Na presidência do TSE, Nunes Marques também tem trabalhado em soluções para lidar com desinformação, enfatizando a responsabilidade de candidatos e eleitores e priorizando o direito de resposta em vez de uma atuação mais interventora da Justiça Eleitoral.
A chegada de Nunes Marques à presidência marca um novo ciclo para o TSE, com a continuidade de ministros indicados por Bolsonaro. Ele será acompanhado pelo vice-presidente, ministro André Mendonça, também indicado pelo ex-presidente. Dentro da Corte, Nunes Marques é visto como alguém que adota uma postura mais reservada, focando em articulações internas e seguindo a linha de sua antecessora, Cármen Lúcia, no que diz respeito à "firmeza na execução das normas".
A mudança no comando acontece a poucos meses das eleições, após a saída antecipada de Cármen Lúcia, que visou garantir mais estabilidade e calma no processo eleitoral. Além disso, com a saída de Cármen, o ministro Dias Toffoli passa a integrar o TSE, com Nunes Marques ocupando a presidência até maio de 2028, quando Mendonça assumirá o cargo.
Quem é Kássio Nunes Marques?
O ministro se destacou no TSE em 2023 ao votar contra a inelegibilidade de Bolsonaro, durante o julgamento que resultou na condenação do ex-presidente por abuso de poder político, sendo um dos dois votos divergentes na Corte.
Sua atuação no STF também gerou repercussão em questões com forte impacto político, como a tentativa de restituir o mandato do deputado Fernando Francischini, que teve sua cassação mantida pela maioria do Supremo. Nunes Marques também foi contra a ampliação da responsabilização das plataformas digitais por conteúdos postados por usuários, defendendo a preservação da liberdade de expressão e a exigência de ordem judicial para remoção de conteúdos.

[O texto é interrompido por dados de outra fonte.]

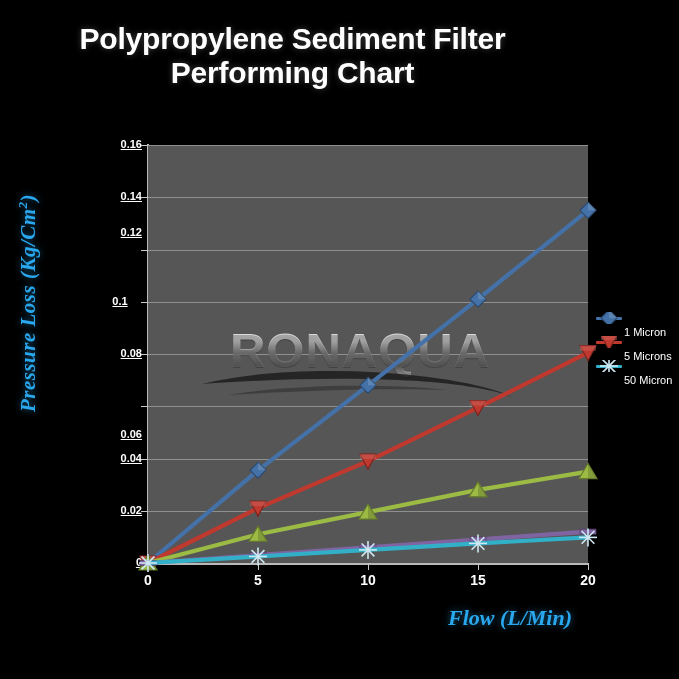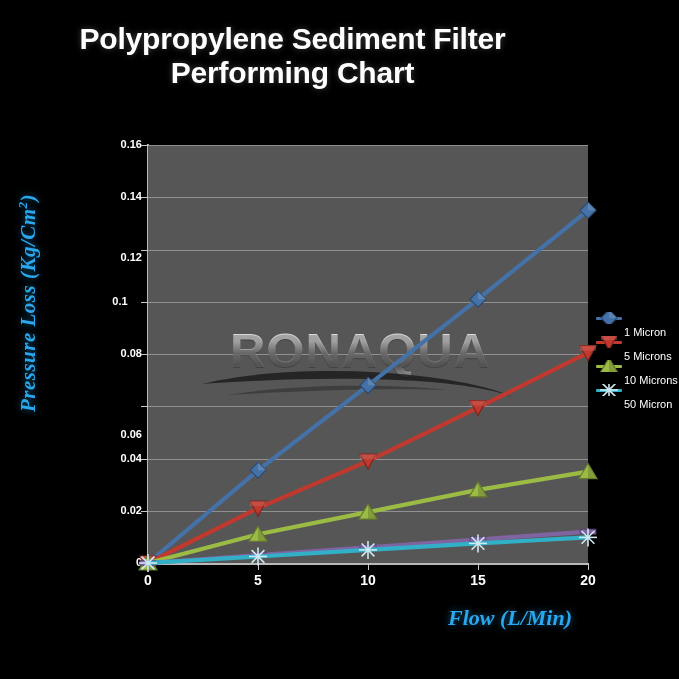--- a/index.html
+++ b/index.html
@@ -21,7 +21,7 @@
   .axis-bottom{position:absolute;left:147px;top:563px;width:442px;height:2px;background:#b9b9b9;}
   .axis-left{position:absolute;left:147px;top:144px;width:2px;height:421px;background:#b9b9b9;}
   .ylabel{position:absolute;color:#ffffff;font-size:11px;font-weight:bold;
-          text-align:right;width:44px;}
+          text-align:right;width:44px;text-decoration:underline;}
   .xtickmark{position:absolute;top:563px;width:1px;height:7px;background:#c9c9c9;}
   .xlabel{position:absolute;top:572px;color:#ffffff;font-size:14px;font-weight:bold;
           text-align:center;width:40px;}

Mais recentemente, em 2026, ele divergiu no julgamento sobre a inelegibilidade do ex-governador do Rio de Janeiro, Cláudio Castro, votando pela manutenção de sua elegibilidade. Para Nunes Marques, não havia provas suficientes para caracterizar abuso de poder ou envolvimento direto de Castro no suposto esquema investigado.
Com um perfil garantista, Nunes Marques tem se alinhado a diversas posições defendidas por Bolsonaro e seus aliados, como o voto favorável à absolvição do ex-deputado Daniel Silveira e a flexibilização das leis sobre armas. Formado em Direito Constitucional pela Universidade de Salamanca, ele foi anteriormente desembargador do Tribunal Regional Federal da 1ª Região.
Ao assumir a presidência do TSE, Nunes Marques terá o desafio de conduzir as eleições em um contexto de forte pressão política e disputas judiciais, com destaque para os conflitos no Rio de Janeiro, após a inelegibilidade de Cláudio Castro. O STF decidirá, em breve, sobre as eleições para o mandato-tampão no estado.